-- DIRECTIONS FOR THIS TASK --
Restate, in full and unchanged, the entries that follow, but not their pictures.
(Beginning of DATA SUPPLIED)
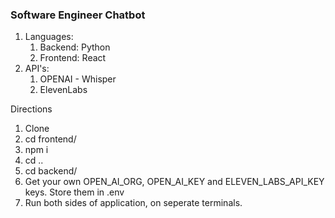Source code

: ### Software Engineer Chatbot

1. Languages:
   1. Backend: Python
   2. Frontend: React
2. API's:
   1. OPENAI - Whisper
   2. ElevenLabs

Directions

1. Clone
2. cd frontend/
3. npm i
4. cd ..
5. cd backend/
6. Get your own OPEN_AI_ORG, OPEN_AI_KEY and ELEVEN_LABS_API_KEY keys. Store them in .env
7. Run both sides of application, on seperate terminals.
(End of DATA SUPPLIED)
-- EXPECTED ANSWER --
Source code

: ### Software Engineer Chatbot

1. Languages:
   1. Backend: Python
   2. Frontend: React
2. API's:
   1. OPENAI - Whisper
   2. ElevenLabs

Directions

1. Clone
2. cd frontend/
3. npm i
4. cd ..
5. cd backend/
6. Get your own OPEN_AI_ORG, OPEN_AI_KEY and ELEVEN_LABS_API_KEY keys. Store them in .env
7. Run both sides of application, on seperate terminals.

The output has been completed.